Na antiguidade, mais precisamente em toda a história da humanidade antes da primeira guerra mundial, não se conheciam os anestésicos bloqueadores que atualmente a medicina é pródiga em aplicar sempre que qualquer procedimento implique em dor. Entretanto tudo que o homem experimenta de problemas hoje sempre aconteceu, inclusive quase tudo o que se refere a atos cirúrgicos, a traumatismos, síndromes dolorosas e etc. Diante disso a pergunta que surge é: Como é possível!? E as dores de dente? E os cortes e fraturas? E as dores de cabeça mais agudas? E as cirurgias…?
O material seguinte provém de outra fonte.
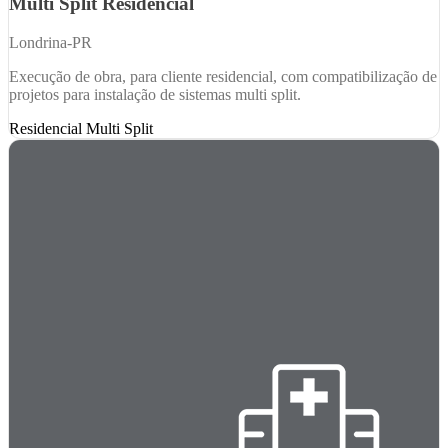
Multi Split Residencial
Londrina-PR
Execução de obra, para cliente residencial, com compatibilização de
projetos para instalação de sistemas multi split.
Residencial
Multi Split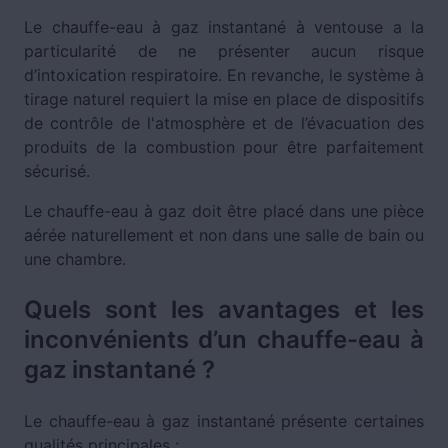
Le chauffe-eau à gaz instantané à ventouse a la
particularité de ne présenter aucun risque
d’intoxication respiratoire. En revanche, le système à
tirage naturel requiert la mise en place de dispositifs
de contrôle de l'atmosphère et de l’évacuation des
produits de la combustion pour être parfaitement
sécurisé.
Le chauffe-eau à gaz doit être placé dans une pièce
aérée naturellement et non dans une salle de bain ou
une chambre.
Quels sont les avantages et les
inconvénients d’un chauffe-eau à
gaz instantané ?
Le chauffe-eau à gaz instantané présente certaines
qualités principales :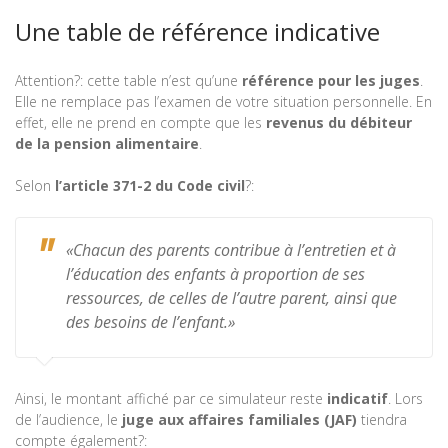
Une table de référence indicative
Attention?: cette table n’est qu’une
référence pour les juges
.
Elle ne remplace pas l’examen de votre situation personnelle. En
effet, elle ne prend en compte que les
revenus du débiteur
de la pension alimentaire
.
Selon
l’article 371-2 du Code civil
?:
«Chacun des parents contribue à l’entretien et à
l’éducation des enfants à proportion de ses
ressources, de celles de l’autre parent, ainsi que
des besoins de l’enfant.»
Ainsi, le montant affiché par ce simulateur reste
indicatif
. Lors
de l’audience, le
juge aux affaires familiales (JAF)
tiendra
compte également?:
Pois é. Antes dos anestésicos o que existia era sem dúvida uma relação psicológica diferente do ser humano com a dor, e as substâncias analgésicas. Mas para avaliar isso corretamente é preciso entender duas coisas: os analgésicos apresentam mecanismos bioquímicos e bioenergéticos que modificam a relação do corpo e da mente com a dor sem suprimi-la 100%, e isto possui prós e contras. Já os anestésicos bloqueiam a sensibilidade nervosa por interferir violentamente na condutividade destes tratos celulares, o que também possui vantagens e desvantagens.
O óleo de cravo da índia é um dos mais antigos doadores de princípios ativos analgésicos, e como tem tropismo por tecidos altamente mineralizados, foi sempre muito utilizado para deter a dor de dente e das afecções osteo-articulares que envolvessem tecidos internos expostos e dor. Sabemos hoje que seu ativo mais importante é o eugenol, um peptídeo que curiosamente se apresenta também como um tônico altamente antisséptico. Entretanto, justamente por isto parecer uma contradição fitoquímica(um analgésico que não tem atividade sedativa!?), o óleo de cravo a muito é intensamente pesquisado e seu “screen” de utilização não para de crescer. Sabe-se, por exemplo, que o eugenol também apresenta propriedades antiinflamatórias, anti-histamínicas e adstringentes, o que o coloca como um excelente adjuvante para deter hemorragias e realizar cicatrizações em tecidos pouco irrigados. Daí seu grande potencial para um dia ser utilizado como acelerador na recuperação de cortes cirúrgicos, de queimaduras, em extrações dentárias e muitos outros procedimentos médico-odontógicos que por vezes complicam muito em função da impossibilidade de utilização das drogas anestésicas modernas.
Para completar a lista de vantagens a dose tóxica do óleo de cravo é extremamente alta! Algo como 2g/kg em um rato, o que no ser humano significa que alguém teria que tomar muito mais que um litro do óleo puro para se intoxicar com isso. Assim o uso deste óleo é extremamente seguro posto que a maioria das prescrições utilizam o chá dos botões, as tinturas alcoólicas ou os óleos medicados com as folhas e botões, que são apresentações que oferecem concentrações de óleo bem baixas. Portanto, em caso de necessidade não se acanhe: faça seus bochechos, use como condimento e tudo o mais que a tradição te aconselhar.